The asylum mentioned in the text turned out to be the old hospital of the medieval sultan Qalawun. Mona said that Ihab had shown a special interest in the place. On our way down in the elevator, she broke into tears. “He told me once it’s the place where he hoped to die,” she choked.
I patted her on the shoulder with caution, trying not to get emotional. I knew that the smallest spark of emotion, even something as simple as a brotherly hug, would be enough to send her into a fit of weeping and hallucinating. Madness was one of her proudest attributes.
We wouldn’t be able to get a taxi on Adly Street, with all the cars coming out of the old city. We’d have to walk, and get a taxi somewhere else. You see, Cairo is arranged as a collection of historical circles, where it’s easy to go to the future, but difficult to return to the past. This, too, I have learned.

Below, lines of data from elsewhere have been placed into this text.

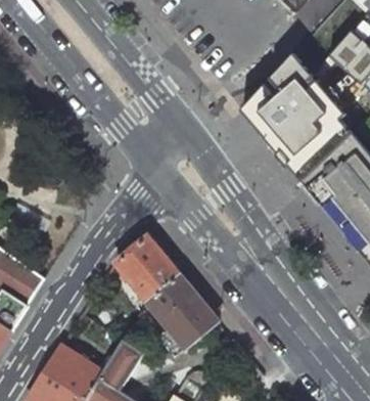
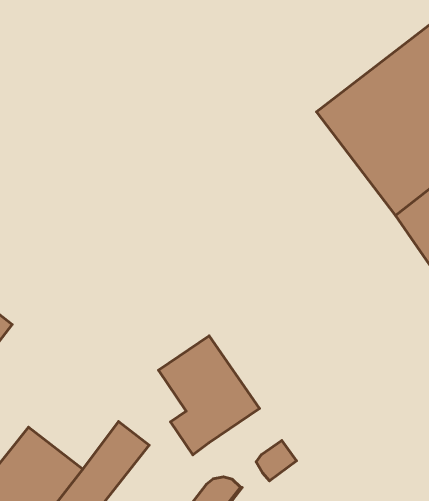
building: [117,235,181,300] -> none

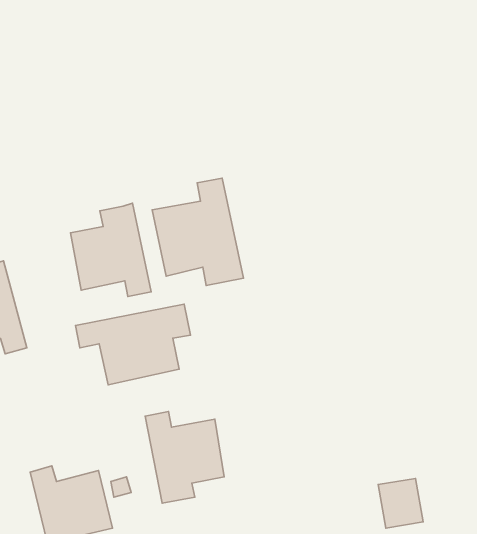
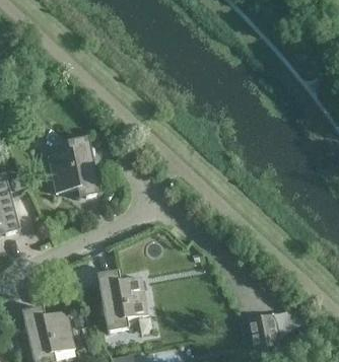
building: [152,178,243,285] -> none
building: [76,304,190,385] -> none

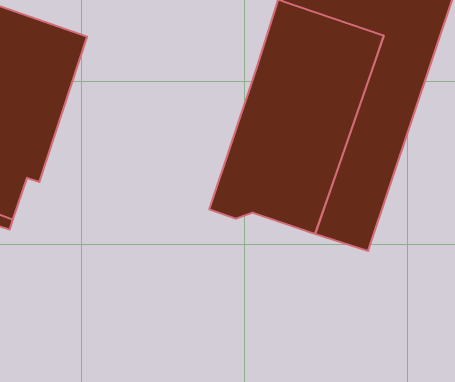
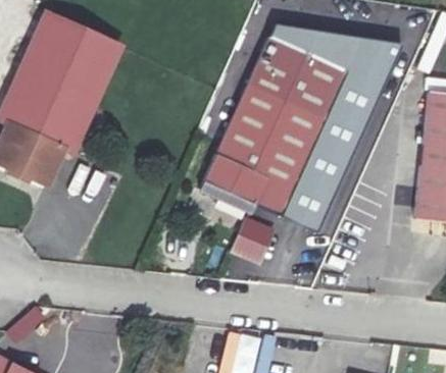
building: none -> [236,216,278,262]

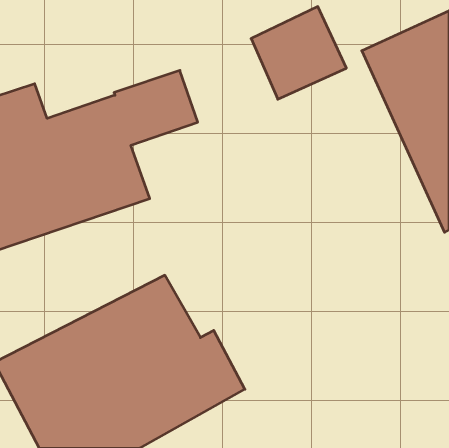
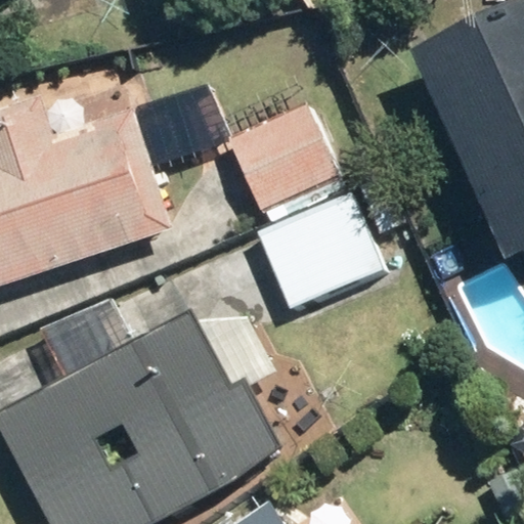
building: [251,7,346,99] -> [229,103,339,210]
building: none -> [257,191,385,309]

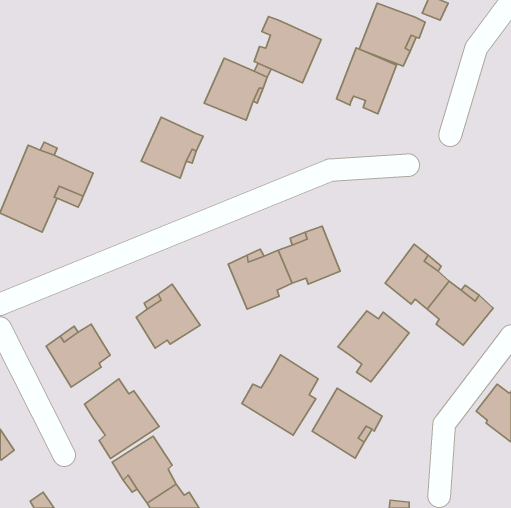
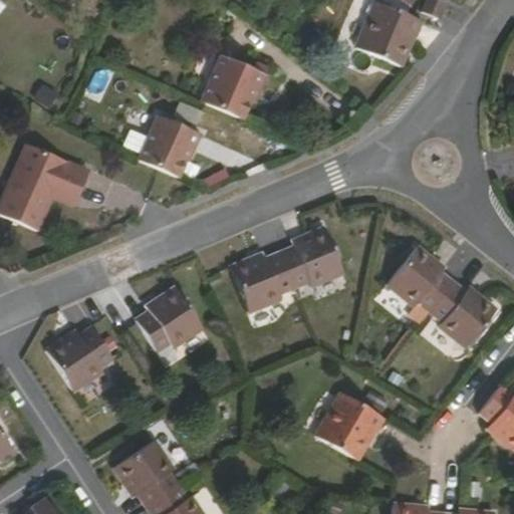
building: [254,17,321,83] -> none
building: [337,48,396,114] -> none
building: [338,311,409,382] -> none
building: [242,355,318,435] -> none
building: [85,379,159,458] -> none

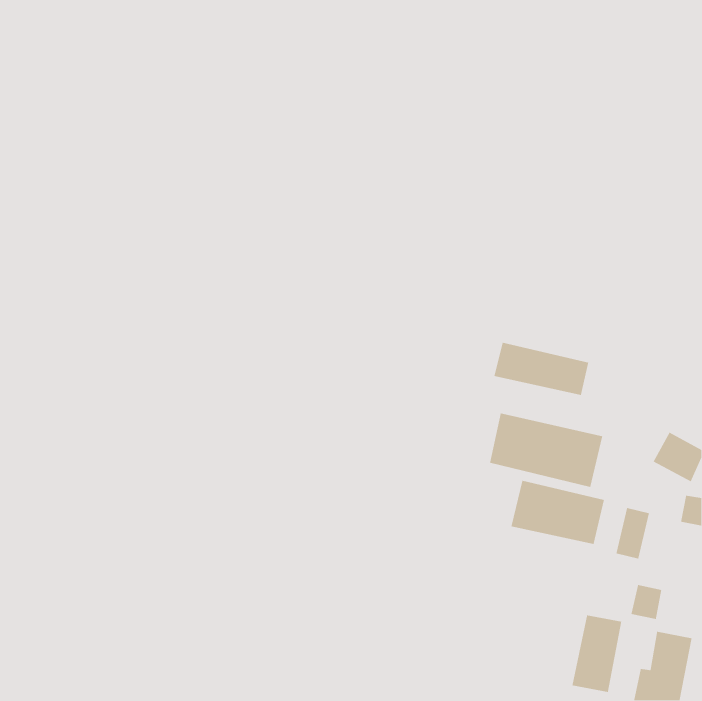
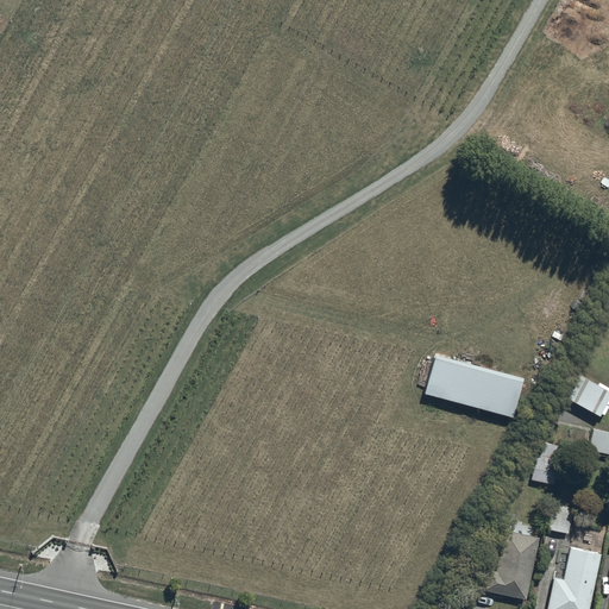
building: [494,342,589,396] -> none
building: [511,480,605,545] -> none

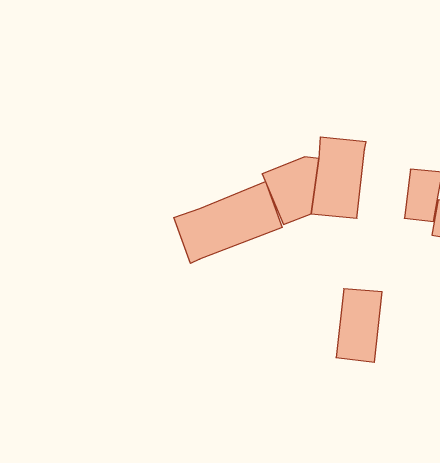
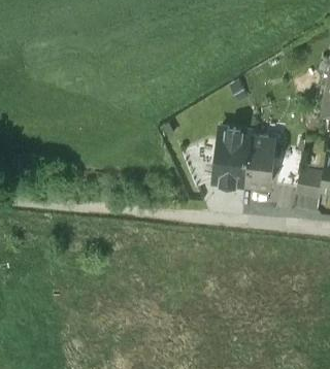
building: [174,181,282,263] -> none
building: [336,289,382,362] -> [246,138,277,188]

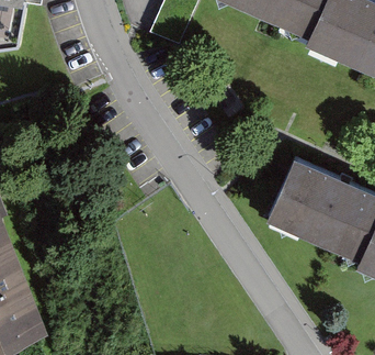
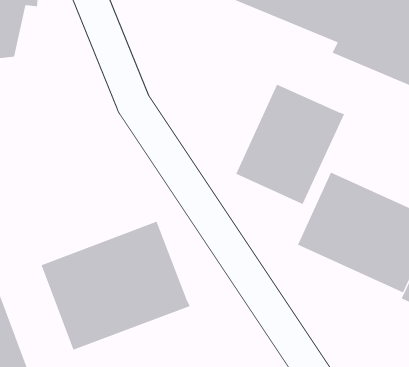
building: none -> [236,84,345,205]
building: none -> [41,221,191,350]

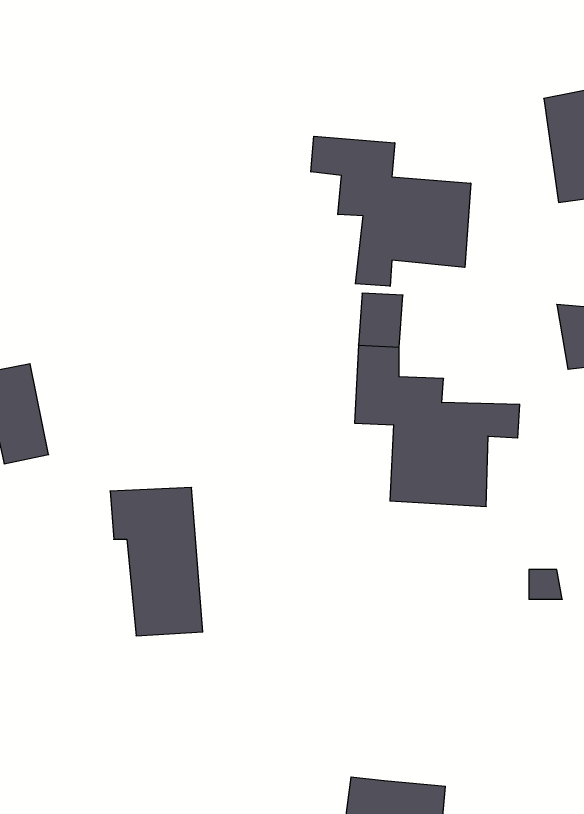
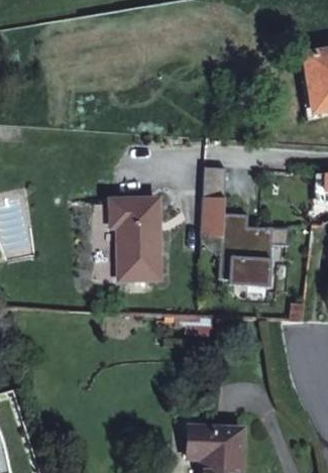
building: [311,136,471,286] -> none
building: [110,487,203,636] -> [109,196,159,276]

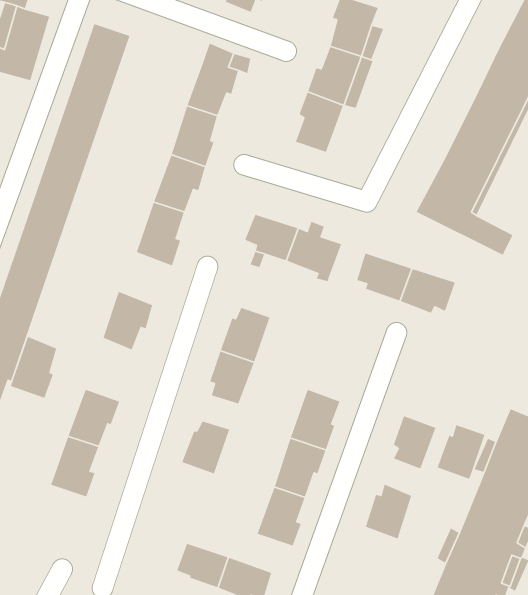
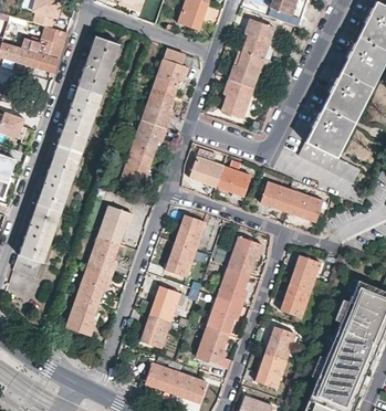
building: [10,336,57,399] -> [88,235,118,275]
building: none -> [229,236,263,275]
building: [436,424,485,480] -> [290,256,321,292]
building: none -> [143,314,170,349]
building: none -> [259,355,286,389]

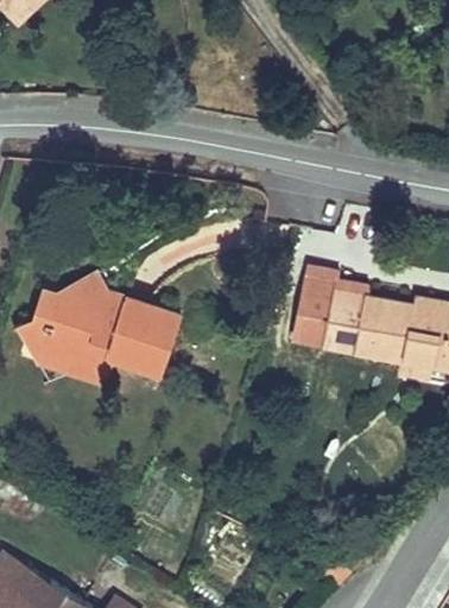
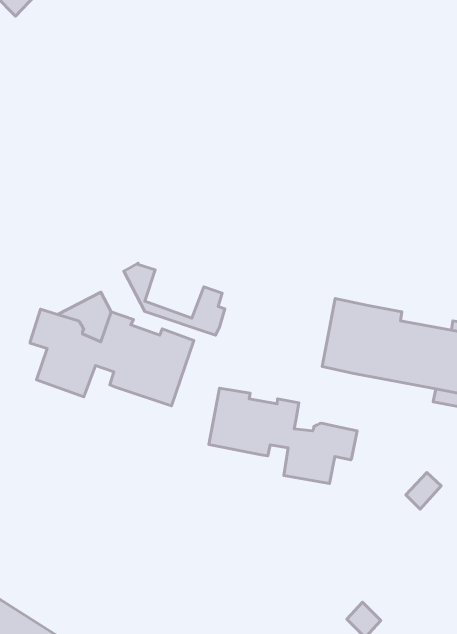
building: [18,317,109,382] -> [124,263,225,335]
building: none -> [209,388,357,483]

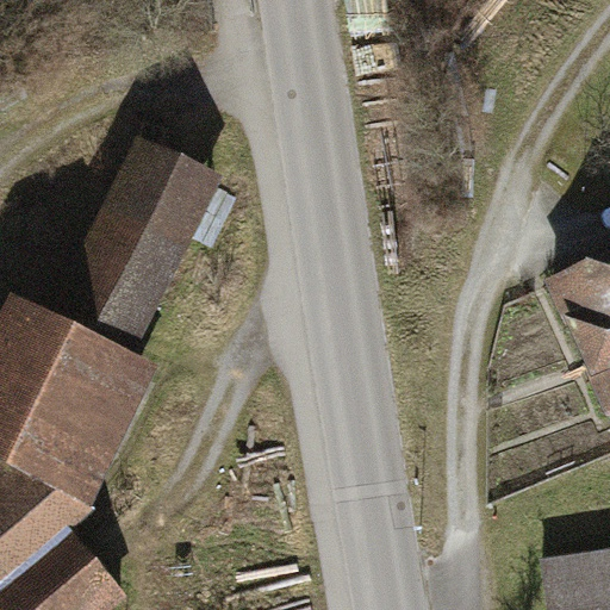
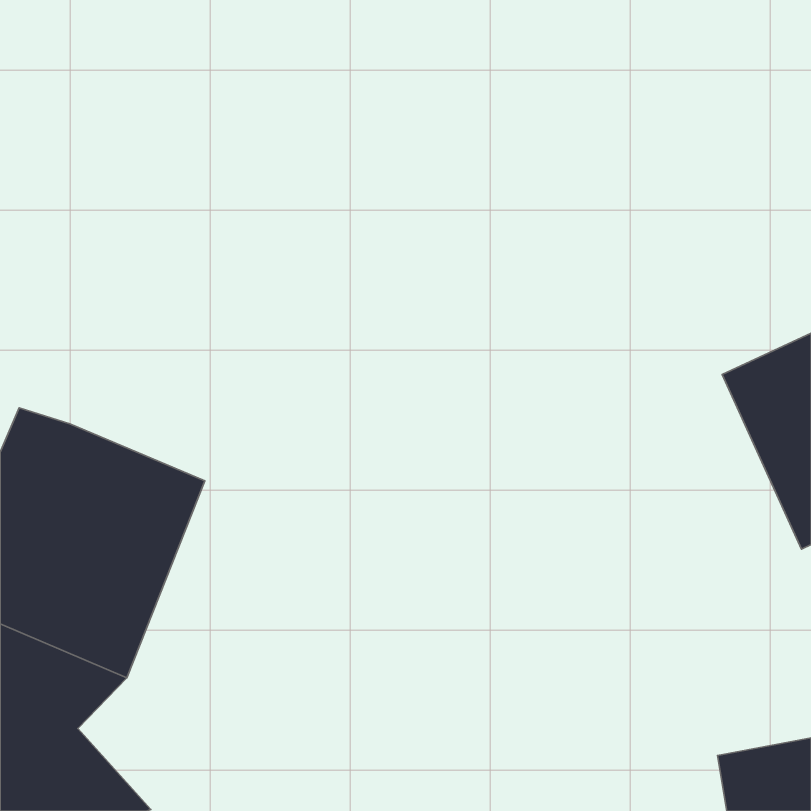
building: [52,129,236,361] -> none

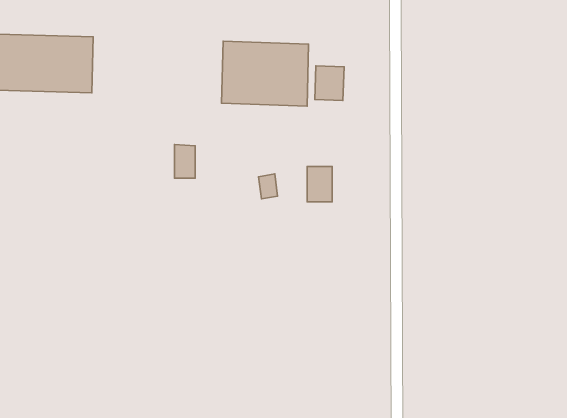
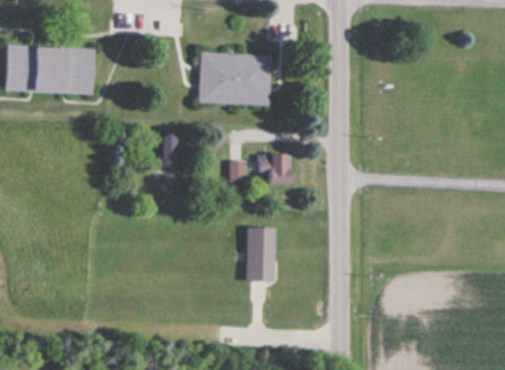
building: [315,66,344,101] -> none
building: none -> [247,227,276,281]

Ihab was drenched in sweat. He clung nervously to his phone, its clock counting down to zero. Just thirty minutes and the poison would finish him. His body was crammed inside a small room that had been reconstructed to look like one of the asylum’s old cells.
It’s said that this place was originally made for soldiers returning from the shock of war. At dusk, a band of musicians would come to the courtyard and play. The cell doors would open and the inmates would listen, supposedly as a treatment for their madness.
There was no music here, and I wasn’t sure which of the three of us was truly mad. Maybe the mad were only on the outside, while here between these walls stood the sane ones, impotent victims of a war that never took place.
“Go out from here in peace,” Ihab chanted, concluding a melodramatic scene with Mona smiling and me smoking a last cigar.